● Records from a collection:

++++++++++

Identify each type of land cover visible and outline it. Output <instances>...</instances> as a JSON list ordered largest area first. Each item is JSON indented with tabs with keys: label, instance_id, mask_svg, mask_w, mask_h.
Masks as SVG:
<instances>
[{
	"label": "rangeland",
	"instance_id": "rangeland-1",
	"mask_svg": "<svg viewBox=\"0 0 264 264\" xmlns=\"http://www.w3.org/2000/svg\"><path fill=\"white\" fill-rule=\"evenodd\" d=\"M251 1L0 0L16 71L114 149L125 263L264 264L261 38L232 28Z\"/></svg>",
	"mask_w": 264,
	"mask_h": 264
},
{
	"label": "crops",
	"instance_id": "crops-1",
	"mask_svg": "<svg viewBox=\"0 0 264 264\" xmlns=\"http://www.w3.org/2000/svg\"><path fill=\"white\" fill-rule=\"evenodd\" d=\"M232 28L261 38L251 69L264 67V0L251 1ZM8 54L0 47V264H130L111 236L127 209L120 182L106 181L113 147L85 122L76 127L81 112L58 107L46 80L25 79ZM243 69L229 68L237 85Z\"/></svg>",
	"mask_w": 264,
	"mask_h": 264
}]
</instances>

++++++++++

● Exercise aim: Reproduce the data above verbatim.

● Output:
Identify each type of land cover visible and outline it. Output <instances>...</instances> as a JSON list ordered largest area first. Each item is JSON indented with tabs with keys: label, instance_id, mask_svg, mask_w, mask_h.
Masks as SVG:
<instances>
[{
	"label": "rangeland",
	"instance_id": "rangeland-1",
	"mask_svg": "<svg viewBox=\"0 0 264 264\" xmlns=\"http://www.w3.org/2000/svg\"><path fill=\"white\" fill-rule=\"evenodd\" d=\"M251 1L0 0L16 71L114 149L125 263L264 264L261 38L232 28Z\"/></svg>",
	"mask_w": 264,
	"mask_h": 264
},
{
	"label": "crops",
	"instance_id": "crops-1",
	"mask_svg": "<svg viewBox=\"0 0 264 264\" xmlns=\"http://www.w3.org/2000/svg\"><path fill=\"white\" fill-rule=\"evenodd\" d=\"M232 28L261 38L251 69L264 67V0L251 1ZM8 54L0 47V264H130L111 236L127 209L120 182L106 181L113 147L85 122L76 127L81 112L58 107L46 80L25 79ZM243 69L229 68L237 85Z\"/></svg>",
	"mask_w": 264,
	"mask_h": 264
}]
</instances>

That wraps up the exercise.